Copy exactly the lines of the data below that run from the line holding "X237134Y161165D01*" through the line holding "X351434Y161165D01*", both ends included.

START Dataset records

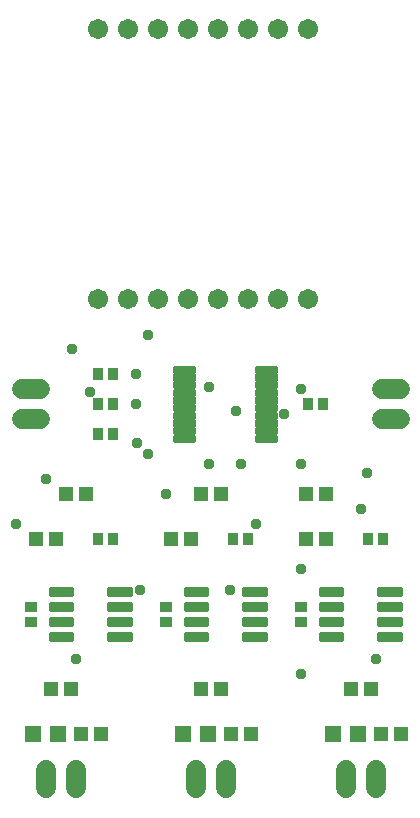
<source format=gbr>
G04 EAGLE Gerber RS-274X export*
G75*
%MOMM*%
%FSLAX34Y34*%
%LPD*%
%INSoldermask Top*%
%IPPOS*%
%AMOC8*
5,1,8,0,0,1.08239X$1,22.5*%
G01*
%ADD10R,0.903200X1.103200*%
%ADD11R,1.103200X0.903200*%
%ADD12C,1.727200*%
%ADD13R,1.403200X1.403200*%
%ADD14R,1.203200X1.303200*%
%ADD15C,1.711200*%
%ADD16C,0.322038*%
%ADD17C,0.321103*%
%ADD18C,0.959600*%


D10*
X95100Y381000D03*
X108100Y381000D03*
X272900Y355600D03*
X285900Y355600D03*
D11*
X38100Y171300D03*
X38100Y184300D03*
D10*
X95100Y241300D03*
X108100Y241300D03*
X95100Y355600D03*
X108100Y355600D03*
D11*
X152400Y171300D03*
X152400Y184300D03*
D10*
X209400Y241300D03*
X222400Y241300D03*
X95100Y330200D03*
X108100Y330200D03*
D11*
X266700Y171300D03*
X266700Y184300D03*
D10*
X323700Y241300D03*
X336700Y241300D03*
D12*
X50800Y45720D02*
X50800Y30480D01*
X76200Y30480D02*
X76200Y45720D01*
X177800Y45720D02*
X177800Y30480D01*
X203200Y30480D02*
X203200Y45720D01*
X304800Y45720D02*
X304800Y30480D01*
X330200Y30480D02*
X330200Y45720D01*
X45720Y342900D02*
X30480Y342900D01*
X30480Y368300D02*
X45720Y368300D01*
X335280Y342900D02*
X350520Y342900D01*
X350520Y368300D02*
X335280Y368300D01*
D13*
X40300Y76200D03*
X61300Y76200D03*
X167300Y76200D03*
X188300Y76200D03*
X294300Y76200D03*
X315300Y76200D03*
D14*
X42300Y241300D03*
X59300Y241300D03*
X55000Y114300D03*
X72000Y114300D03*
X182000Y114300D03*
X199000Y114300D03*
X309000Y114300D03*
X326000Y114300D03*
X156600Y241300D03*
X173600Y241300D03*
X270900Y241300D03*
X287900Y241300D03*
X80400Y76200D03*
X97400Y76200D03*
X207400Y76200D03*
X224400Y76200D03*
X334400Y76200D03*
X351400Y76200D03*
X67700Y279400D03*
X84700Y279400D03*
X182000Y279400D03*
X199000Y279400D03*
X270900Y279400D03*
X287900Y279400D03*
D15*
X247650Y444500D03*
X222250Y444500D03*
X196850Y444500D03*
X171450Y444500D03*
X146050Y444500D03*
X120650Y444500D03*
X95250Y444500D03*
X247650Y673100D03*
X222250Y673100D03*
X196850Y673100D03*
X171450Y673100D03*
X146050Y673100D03*
X120650Y673100D03*
X95250Y673100D03*
X273050Y444500D03*
X273050Y673100D03*
D16*
X73432Y194435D02*
X54966Y194435D01*
X54966Y199265D01*
X73432Y199265D01*
X73432Y194435D01*
X73432Y197494D02*
X54966Y197494D01*
X54966Y181735D02*
X73432Y181735D01*
X54966Y181735D02*
X54966Y186565D01*
X73432Y186565D01*
X73432Y181735D01*
X73432Y184794D02*
X54966Y184794D01*
X54966Y169035D02*
X73432Y169035D01*
X54966Y169035D02*
X54966Y173865D01*
X73432Y173865D01*
X73432Y169035D01*
X73432Y172094D02*
X54966Y172094D01*
X54966Y156335D02*
X73432Y156335D01*
X54966Y156335D02*
X54966Y161165D01*
X73432Y161165D01*
X73432Y156335D01*
X73432Y159394D02*
X54966Y159394D01*
X104368Y156335D02*
X122834Y156335D01*
X104368Y156335D02*
X104368Y161165D01*
X122834Y161165D01*
X122834Y156335D01*
X122834Y159394D02*
X104368Y159394D01*
X104368Y169035D02*
X122834Y169035D01*
X104368Y169035D02*
X104368Y173865D01*
X122834Y173865D01*
X122834Y169035D01*
X122834Y172094D02*
X104368Y172094D01*
X104368Y181735D02*
X122834Y181735D01*
X104368Y181735D02*
X104368Y186565D01*
X122834Y186565D01*
X122834Y181735D01*
X122834Y184794D02*
X104368Y184794D01*
X104368Y194435D02*
X122834Y194435D01*
X104368Y194435D02*
X104368Y199265D01*
X122834Y199265D01*
X122834Y194435D01*
X122834Y197494D02*
X104368Y197494D01*
X169266Y194435D02*
X187732Y194435D01*
X169266Y194435D02*
X169266Y199265D01*
X187732Y199265D01*
X187732Y194435D01*
X187732Y197494D02*
X169266Y197494D01*
X169266Y181735D02*
X187732Y181735D01*
X169266Y181735D02*
X169266Y186565D01*
X187732Y186565D01*
X187732Y181735D01*
X187732Y184794D02*
X169266Y184794D01*
X169266Y169035D02*
X187732Y169035D01*
X169266Y169035D02*
X169266Y173865D01*
X187732Y173865D01*
X187732Y169035D01*
X187732Y172094D02*
X169266Y172094D01*
X169266Y156335D02*
X187732Y156335D01*
X169266Y156335D02*
X169266Y161165D01*
X187732Y161165D01*
X187732Y156335D01*
X187732Y159394D02*
X169266Y159394D01*
X218668Y156335D02*
X237134Y156335D01*
X218668Y156335D02*
X218668Y161165D01*
X237134Y161165D01*
X237134Y156335D01*
X237134Y159394D02*
X218668Y159394D01*
X218668Y169035D02*
X237134Y169035D01*
X218668Y169035D02*
X218668Y173865D01*
X237134Y173865D01*
X237134Y169035D01*
X237134Y172094D02*
X218668Y172094D01*
X218668Y181735D02*
X237134Y181735D01*
X218668Y181735D02*
X218668Y186565D01*
X237134Y186565D01*
X237134Y181735D01*
X237134Y184794D02*
X218668Y184794D01*
X218668Y194435D02*
X237134Y194435D01*
X218668Y194435D02*
X218668Y199265D01*
X237134Y199265D01*
X237134Y194435D01*
X237134Y197494D02*
X218668Y197494D01*
X283566Y194435D02*
X302032Y194435D01*
X283566Y194435D02*
X283566Y199265D01*
X302032Y199265D01*
X302032Y194435D01*
X302032Y197494D02*
X283566Y197494D01*
X283566Y181735D02*
X302032Y181735D01*
X283566Y181735D02*
X283566Y186565D01*
X302032Y186565D01*
X302032Y181735D01*
X302032Y184794D02*
X283566Y184794D01*
X283566Y169035D02*
X302032Y169035D01*
X283566Y169035D02*
X283566Y173865D01*
X302032Y173865D01*
X302032Y169035D01*
X302032Y172094D02*
X283566Y172094D01*
X283566Y156335D02*
X302032Y156335D01*
X283566Y156335D02*
X283566Y161165D01*
X302032Y161165D01*
X302032Y156335D01*
X302032Y159394D02*
X283566Y159394D01*
X332968Y156335D02*
X351434Y156335D01*
X332968Y156335D02*
X332968Y161165D01*
X351434Y161165D01*
X351434Y156335D01*
X351434Y159394D02*
X332968Y159394D01*
X332968Y169035D02*
X351434Y169035D01*
X332968Y169035D02*
X332968Y173865D01*
X351434Y173865D01*
X351434Y169035D01*
X351434Y172094D02*
X332968Y172094D01*
X332968Y181735D02*
X351434Y181735D01*
X332968Y181735D02*
X332968Y186565D01*
X351434Y186565D01*
X351434Y181735D01*
X351434Y184794D02*
X332968Y184794D01*
X332968Y194435D02*
X351434Y194435D01*
X332968Y194435D02*
X332968Y199265D01*
X351434Y199265D01*
X351434Y194435D01*
X351434Y197494D02*
X332968Y197494D01*
D17*
X176511Y383039D02*
X160689Y383039D01*
X160689Y386661D01*
X176511Y386661D01*
X176511Y383039D01*
X176511Y386089D02*
X160689Y386089D01*
X160689Y376539D02*
X176511Y376539D01*
X160689Y376539D02*
X160689Y380161D01*
X176511Y380161D01*
X176511Y376539D01*
X176511Y379589D02*
X160689Y379589D01*
X160689Y370039D02*
X176511Y370039D01*
X160689Y370039D02*
X160689Y373661D01*
X176511Y373661D01*
X176511Y370039D01*
X176511Y373089D02*
X160689Y373089D01*
X160689Y363539D02*
X176511Y363539D01*
X160689Y363539D02*
X160689Y367161D01*
X176511Y367161D01*
X176511Y363539D01*
X176511Y366589D02*
X160689Y366589D01*
X160689Y357039D02*
X176511Y357039D01*
X160689Y357039D02*
X160689Y360661D01*
X176511Y360661D01*
X176511Y357039D01*
X176511Y360089D02*
X160689Y360089D01*
X160689Y350539D02*
X176511Y350539D01*
X160689Y350539D02*
X160689Y354161D01*
X176511Y354161D01*
X176511Y350539D01*
X176511Y353589D02*
X160689Y353589D01*
X160689Y344039D02*
X176511Y344039D01*
X160689Y344039D02*
X160689Y347661D01*
X176511Y347661D01*
X176511Y344039D01*
X176511Y347089D02*
X160689Y347089D01*
X160689Y337539D02*
X176511Y337539D01*
X160689Y337539D02*
X160689Y341161D01*
X176511Y341161D01*
X176511Y337539D01*
X176511Y340589D02*
X160689Y340589D01*
X160689Y331039D02*
X176511Y331039D01*
X160689Y331039D02*
X160689Y334661D01*
X176511Y334661D01*
X176511Y331039D01*
X176511Y334089D02*
X160689Y334089D01*
X160689Y324539D02*
X176511Y324539D01*
X160689Y324539D02*
X160689Y328161D01*
X176511Y328161D01*
X176511Y324539D01*
X176511Y327589D02*
X160689Y327589D01*
X229889Y324539D02*
X245711Y324539D01*
X229889Y324539D02*
X229889Y328161D01*
X245711Y328161D01*
X245711Y324539D01*
X245711Y327589D02*
X229889Y327589D01*
X229889Y331039D02*
X245711Y331039D01*
X229889Y331039D02*
X229889Y334661D01*
X245711Y334661D01*
X245711Y331039D01*
X245711Y334089D02*
X229889Y334089D01*
X229889Y337539D02*
X245711Y337539D01*
X229889Y337539D02*
X229889Y341161D01*
X245711Y341161D01*
X245711Y337539D01*
X245711Y340589D02*
X229889Y340589D01*
X229889Y344039D02*
X245711Y344039D01*
X229889Y344039D02*
X229889Y347661D01*
X245711Y347661D01*
X245711Y344039D01*
X245711Y347089D02*
X229889Y347089D01*
X229889Y350539D02*
X245711Y350539D01*
X229889Y350539D02*
X229889Y354161D01*
X245711Y354161D01*
X245711Y350539D01*
X245711Y353589D02*
X229889Y353589D01*
X229889Y357039D02*
X245711Y357039D01*
X229889Y357039D02*
X229889Y360661D01*
X245711Y360661D01*
X245711Y357039D01*
X245711Y360089D02*
X229889Y360089D01*
X229889Y363539D02*
X245711Y363539D01*
X229889Y363539D02*
X229889Y367161D01*
X245711Y367161D01*
X245711Y363539D01*
X245711Y366589D02*
X229889Y366589D01*
X229889Y370039D02*
X245711Y370039D01*
X229889Y370039D02*
X229889Y373661D01*
X245711Y373661D01*
X245711Y370039D01*
X245711Y373089D02*
X229889Y373089D01*
X229889Y376539D02*
X245711Y376539D01*
X229889Y376539D02*
X229889Y380161D01*
X245711Y380161D01*
X245711Y376539D01*
X245711Y379589D02*
X229889Y379589D01*
X229889Y383039D02*
X245711Y383039D01*
X229889Y383039D02*
X229889Y386661D01*
X245711Y386661D01*
X245711Y383039D01*
X245711Y386089D02*
X229889Y386089D01*
D18*
X73152Y402336D03*
X50800Y292100D03*
X25400Y254000D03*
X215900Y304800D03*
X152400Y279400D03*
X266700Y368300D03*
X266700Y127000D03*
X330200Y139700D03*
X228600Y254000D03*
X266700Y304800D03*
X266700Y215900D03*
X317500Y266700D03*
X76200Y139700D03*
X127000Y381000D03*
X127000Y355600D03*
X131064Y198120D03*
X207264Y198120D03*
X322580Y297180D03*
X212344Y349758D03*
X188976Y304800D03*
X128016Y323088D03*
X137160Y313944D03*
X88392Y365760D03*
X137160Y414528D03*
X252984Y347472D03*
X188722Y370586D03*
M02*

</source>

END Dataset records

Answer below:
X237134Y161165D01*
X237134Y156335D01*
X237134Y159394D02*
X218668Y159394D01*
X218668Y169035D02*
X237134Y169035D01*
X218668Y169035D02*
X218668Y173865D01*
X237134Y173865D01*
X237134Y169035D01*
X237134Y172094D02*
X218668Y172094D01*
X218668Y181735D02*
X237134Y181735D01*
X218668Y181735D02*
X218668Y186565D01*
X237134Y186565D01*
X237134Y181735D01*
X237134Y184794D02*
X218668Y184794D01*
X218668Y194435D02*
X237134Y194435D01*
X218668Y194435D02*
X218668Y199265D01*
X237134Y199265D01*
X237134Y194435D01*
X237134Y197494D02*
X218668Y197494D01*
X283566Y194435D02*
X302032Y194435D01*
X283566Y194435D02*
X283566Y199265D01*
X302032Y199265D01*
X302032Y194435D01*
X302032Y197494D02*
X283566Y197494D01*
X283566Y181735D02*
X302032Y181735D01*
X283566Y181735D02*
X283566Y186565D01*
X302032Y186565D01*
X302032Y181735D01*
X302032Y184794D02*
X283566Y184794D01*
X283566Y169035D02*
X302032Y169035D01*
X283566Y169035D02*
X283566Y173865D01*
X302032Y173865D01*
X302032Y169035D01*
X302032Y172094D02*
X283566Y172094D01*
X283566Y156335D02*
X302032Y156335D01*
X283566Y156335D02*
X283566Y161165D01*
X302032Y161165D01*
X302032Y156335D01*
X302032Y159394D02*
X283566Y159394D01*
X332968Y156335D02*
X351434Y156335D01*
X332968Y156335D02*
X332968Y161165D01*
X351434Y161165D01*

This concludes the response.